Geçen adli yılda bazı (kimi) yargı mensuplarının (üyelerinin) zaman zaman verdiği görüntü de içler acısı niteliktedir. Gün geçmiyor ki görsel, yazılı ve sosyal medyada yargıç ve savcılarla ilgili rüşvet, kayırma vb. haberler yer almasın. Örneğin İzmir’de bir adalet komisyonu başkanı yargıcın makam odasının duvarında silah koleksiyonu bulundurmuş, silahların önünde kendisini denetlemekle yetkili Teftiş Kurulu başkanıyla birlikte görüntü vermiş ve fotoğraf medyada yer almıştır. Bu görüntüler yargının düşürüldüğü hazin durumun en çarpıcı örnekleridir.
Bu ülkede bugüne kadar (dek, değin) yargının hızlandırılması ve adaletin gerçekleştirilmesi amacıyla çıkarılan sekiz yargı paketine (reform) karşın istenen hedefe ulaşılamadığı açıktır. Anayasa Mahkemesi’ne yapılan bireysel başvuruların ve verilen hak ihlali (çiğnemi) kararlarının büyük çoğunluğu makul sürede yargılanma (adli yargılanma) hakkının ihlaline (çiğnemine) ilişkin olması bunun en önemli göstergesidir.
HUKUK DEVLETİ
Bütün bunların sonucu olarak toplumda yargıya olan güven %25 düzeyine inmiştir. Hukukun üstünlüğü sıralamasında ise dünyadaki 174 ülke arasında 148. sırada yer almaktayız. Bu sonuçlar ülkemiz için acı verici ve düşündürücüdür.
Yeni adli yıl başlarken hukuk devleti, yargı bağımsızlığı ve adil yargılanma hakkı bakımından umutlu olmayı gerektirir herhangi bir neden bulunmamaktadır.
- Siyasallaşmış ve araçsallaştırılmış bir yargı düzeninin hukuk devleti, yargı bağımsızlığı ve adaleti sağlaması olanaklı değildir.
Böyle bir düzende insanlar kendilerini güvende hissedemezler. Hukuk güvenliğinin olmadığı bir yerde toplumsal barış ve huzurdan da söz edilemez. Bu durum sürdürülebilir değildir.
- Hukuk devletinin yaşama geçirilmesi,
yargı bağımsızlığının tam olarak sağlanması ile olanaklıdır.

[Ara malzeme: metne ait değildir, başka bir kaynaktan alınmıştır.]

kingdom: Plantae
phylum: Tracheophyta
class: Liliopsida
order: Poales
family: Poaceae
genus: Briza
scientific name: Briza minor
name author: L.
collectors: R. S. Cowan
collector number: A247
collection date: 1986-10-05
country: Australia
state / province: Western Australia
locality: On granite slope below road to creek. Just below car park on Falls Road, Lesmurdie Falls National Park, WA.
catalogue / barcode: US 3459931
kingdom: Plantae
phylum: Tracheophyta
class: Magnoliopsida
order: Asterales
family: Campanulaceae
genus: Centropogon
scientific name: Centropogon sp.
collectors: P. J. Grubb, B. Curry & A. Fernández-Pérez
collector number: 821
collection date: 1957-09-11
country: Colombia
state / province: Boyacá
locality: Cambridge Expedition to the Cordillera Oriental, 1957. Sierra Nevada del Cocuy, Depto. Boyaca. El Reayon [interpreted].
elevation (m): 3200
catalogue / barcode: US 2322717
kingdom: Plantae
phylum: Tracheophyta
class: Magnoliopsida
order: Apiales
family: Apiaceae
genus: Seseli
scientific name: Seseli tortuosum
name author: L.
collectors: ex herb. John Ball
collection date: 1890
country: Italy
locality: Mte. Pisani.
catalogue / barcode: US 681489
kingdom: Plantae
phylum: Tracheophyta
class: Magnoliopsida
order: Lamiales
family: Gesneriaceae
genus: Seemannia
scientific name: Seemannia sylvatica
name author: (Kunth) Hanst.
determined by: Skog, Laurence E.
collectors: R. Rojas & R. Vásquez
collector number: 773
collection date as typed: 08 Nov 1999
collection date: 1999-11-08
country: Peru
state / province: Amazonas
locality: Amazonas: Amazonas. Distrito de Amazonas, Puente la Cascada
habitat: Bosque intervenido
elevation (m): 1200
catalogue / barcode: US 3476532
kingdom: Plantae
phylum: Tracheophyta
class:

Bunun için öncelikle Hâkimler ve Savcılar Kurulu’nun yapısının bunu sağlayacak biçimde yeniden düzenlenmesi gerekmektedir. Yargıçların da hukuka uygun ve vicdanlarına göre adil kararlar vermeleri zorunludur. Bunların gerçekleştirilebilmesi ancak sivil toplumu oluşturan bütün kişi ve kurumların dayanışma içinde verecekleri demokratik mücadele ile olanaklı olabilecektir.